## Data shown
--------

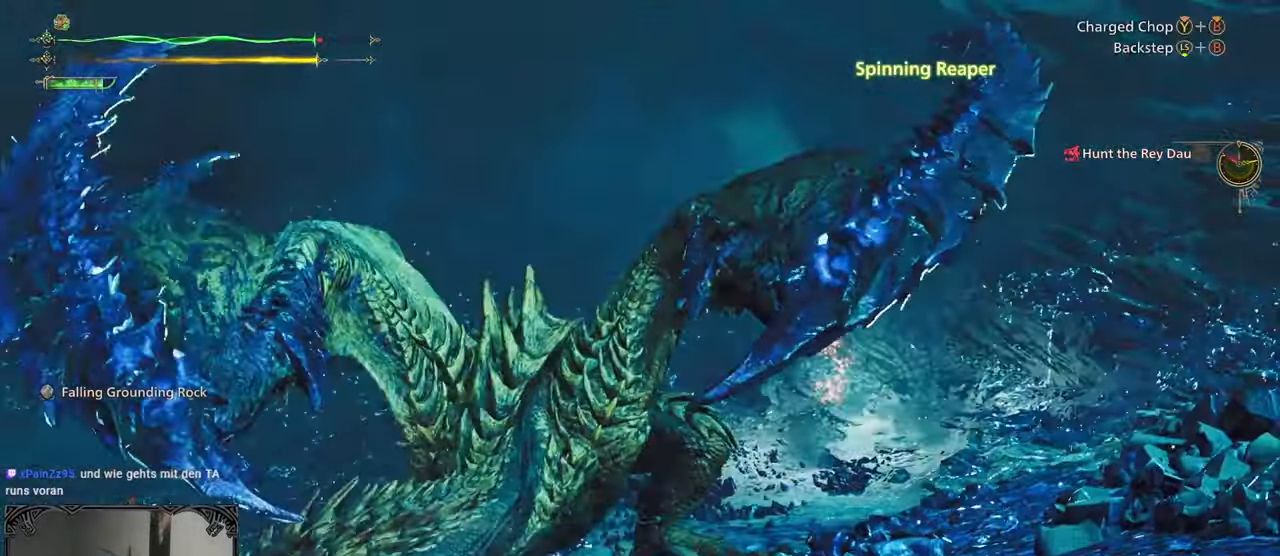
{"dt_ms": 500, "buttons": ["B", "Y"], "left_stick": "up-left", "right_stick": "center", "button_events": []}
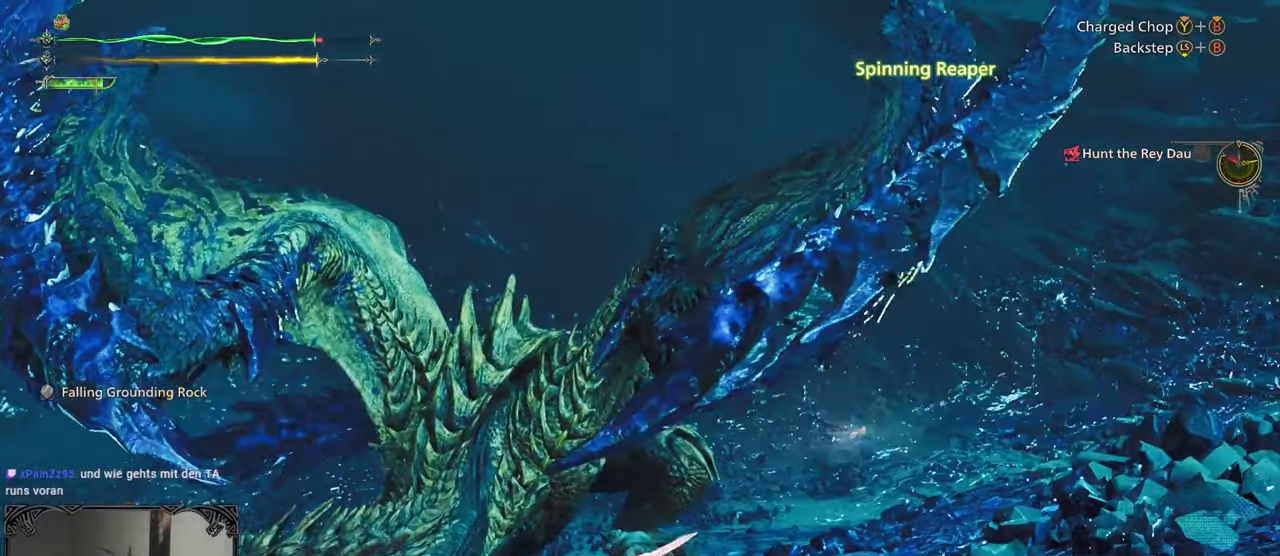
{"dt_ms": 500, "buttons": [], "left_stick": "up-left", "right_stick": "center", "button_events": [[50, "B", "up"], [50, "Y", "up"]]}
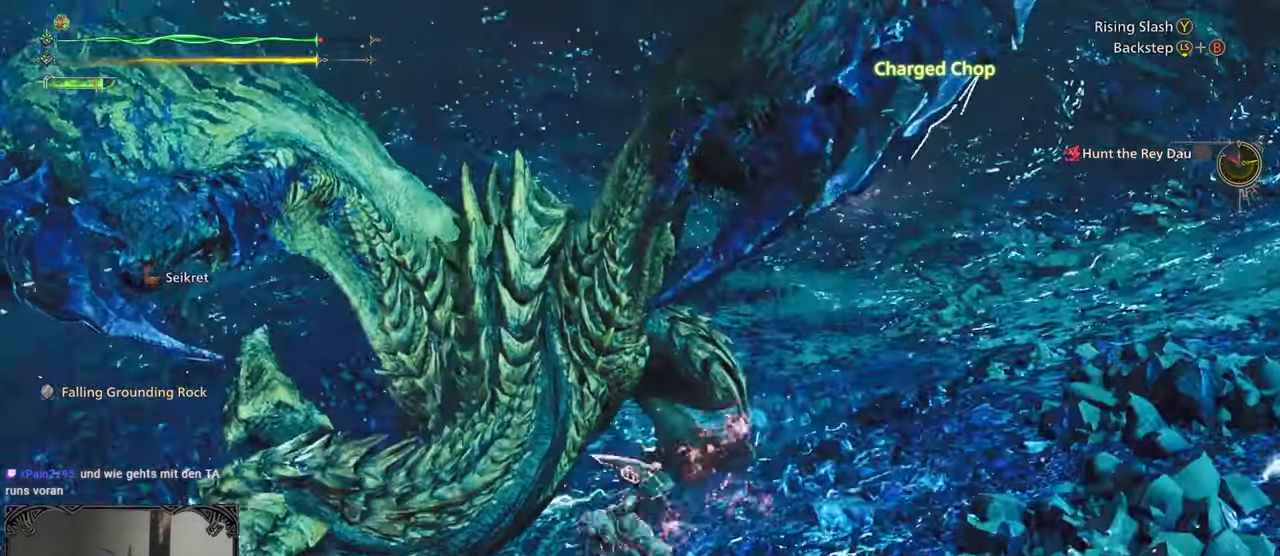
{"dt_ms": 500, "buttons": [], "left_stick": "center", "right_stick": "left", "button_events": []}
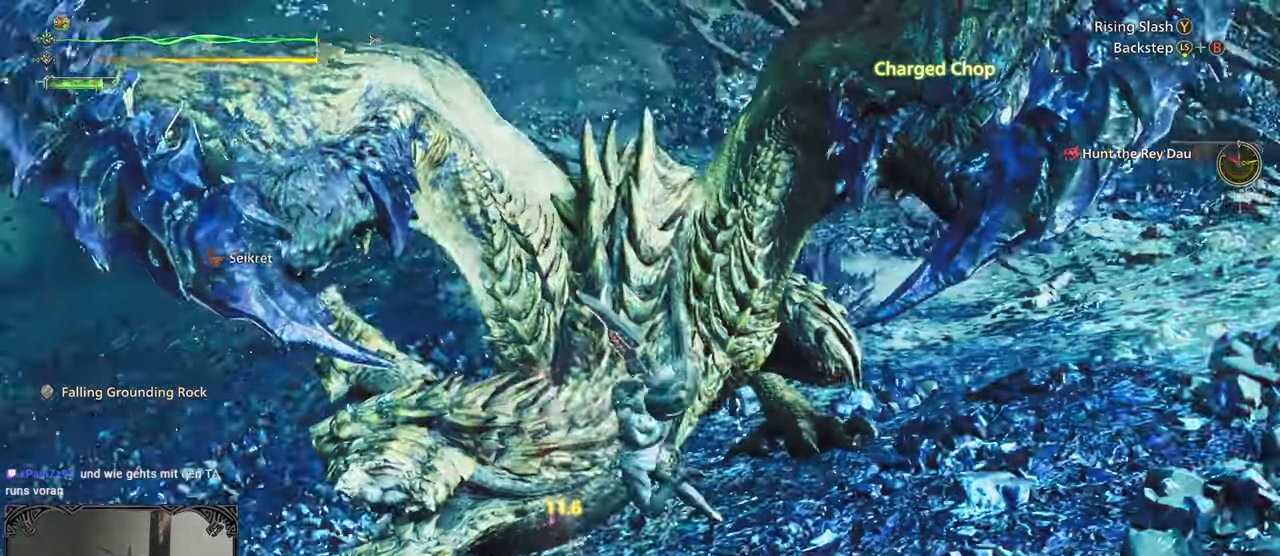
{"dt_ms": 500, "buttons": [], "left_stick": "up-right", "right_stick": "center", "button_events": []}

--------

## Exercise requirements
From the first line to the last, give the data again exactly, but without pictures.

## Output for this exercise
{"dt_ms": 500, "buttons": ["B", "Y"], "left_stick": "up-left", "right_stick": "center", "button_events": []}
{"dt_ms": 500, "buttons": [], "left_stick": "up-left", "right_stick": "center", "button_events": [[50, "B", "up"], [50, "Y", "up"]]}
{"dt_ms": 500, "buttons": [], "left_stick": "center", "right_stick": "left", "button_events": []}
{"dt_ms": 500, "buttons": [], "left_stick": "up-right", "right_stick": "center", "button_events": []}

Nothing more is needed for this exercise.